§ EXERCISE INSTRUCTIONS
Rewrite all the items below, changing each "document elements" to "page elements" and keeping everything else the same. Leave the pictures out.

________________

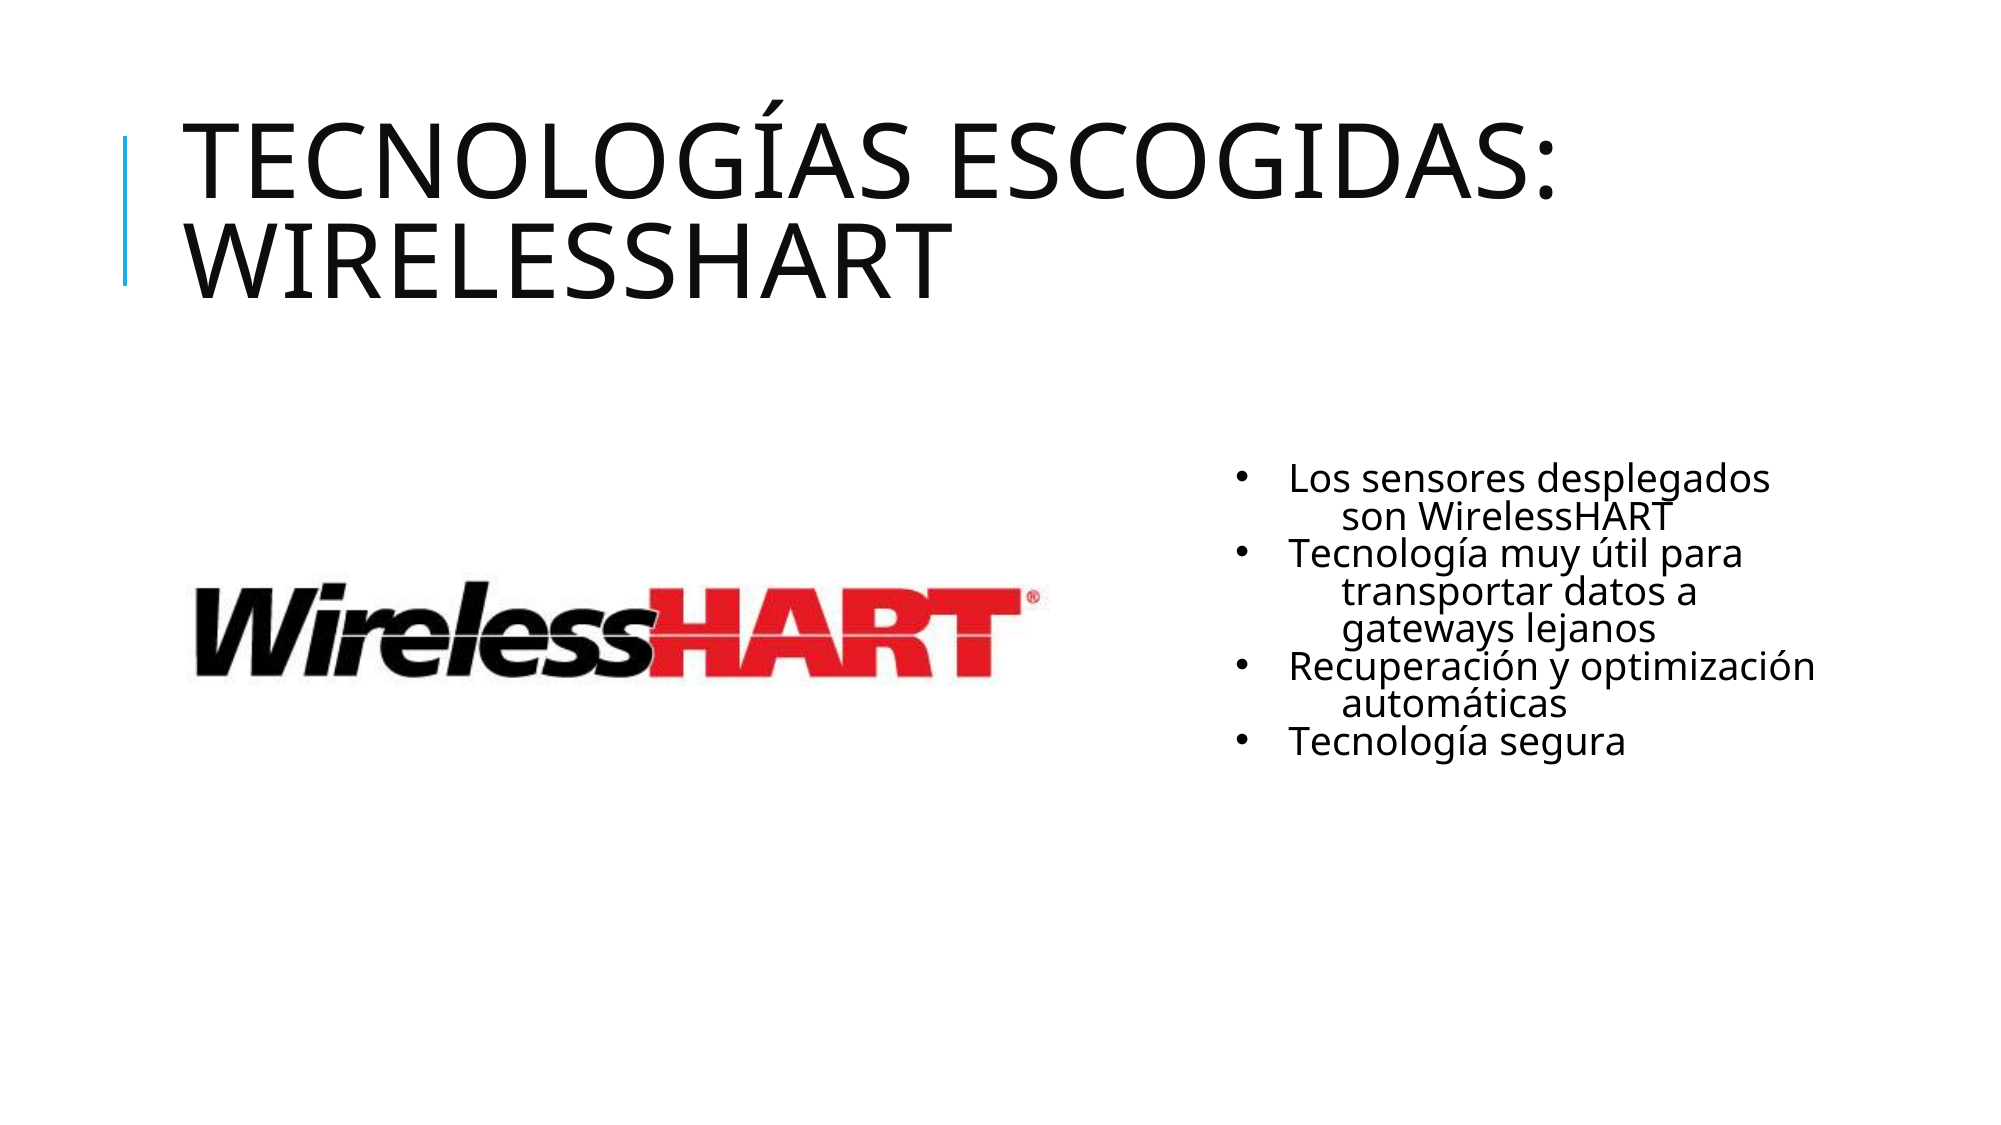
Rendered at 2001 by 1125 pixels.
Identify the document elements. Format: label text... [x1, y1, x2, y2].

picture [149, 535, 1086, 722]
title Tecnologías escogidas: Wirelesshart [168, 96, 1763, 343]
list Los sensores desplegados son WirelessHART Tecnología muy útil para transportar datos a gateways lejanos Recuperación y optimización automáticas Tecnología segura [1086, 454, 1828, 803]
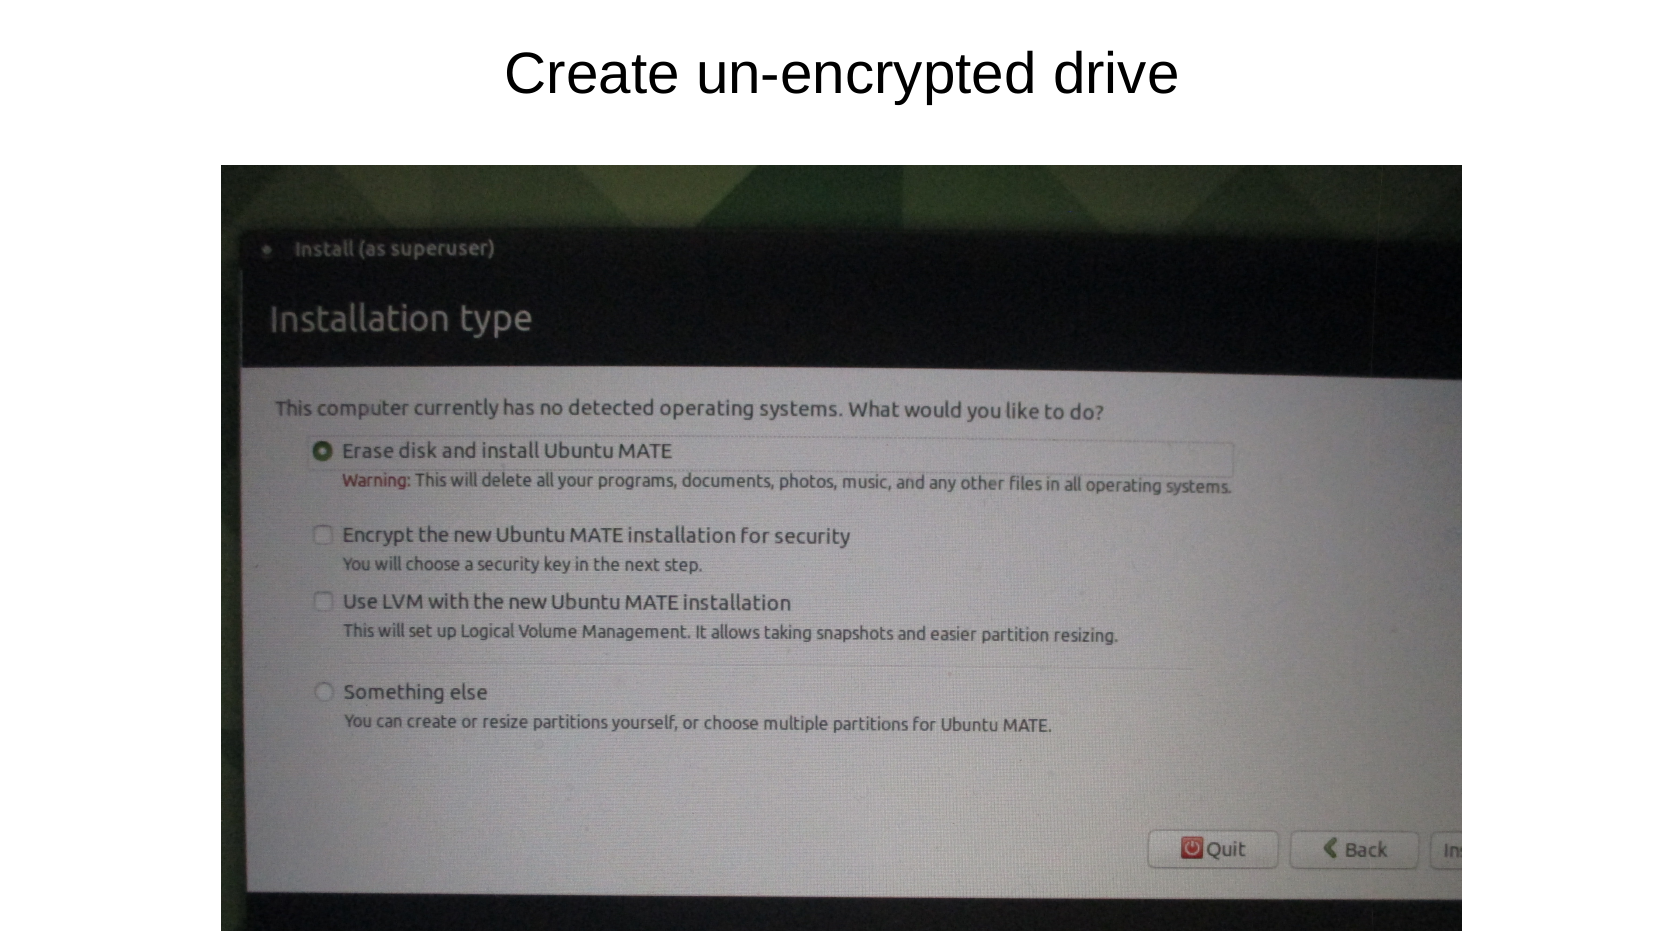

________________

§ OUTPUT
Rendered at 2001 by 1125 pixels.
Identify the page elements. Format: label text... [x1, y1, x2, y2].

picture [149, 535, 1086, 722]
title Tecnologías escogidas: Wirelesshart [168, 96, 1763, 343]
list Los sensores desplegados son WirelessHART Tecnología muy útil para transportar datos a gateways lejanos Recuperación y optimización automáticas Tecnología segura [1086, 454, 1828, 803]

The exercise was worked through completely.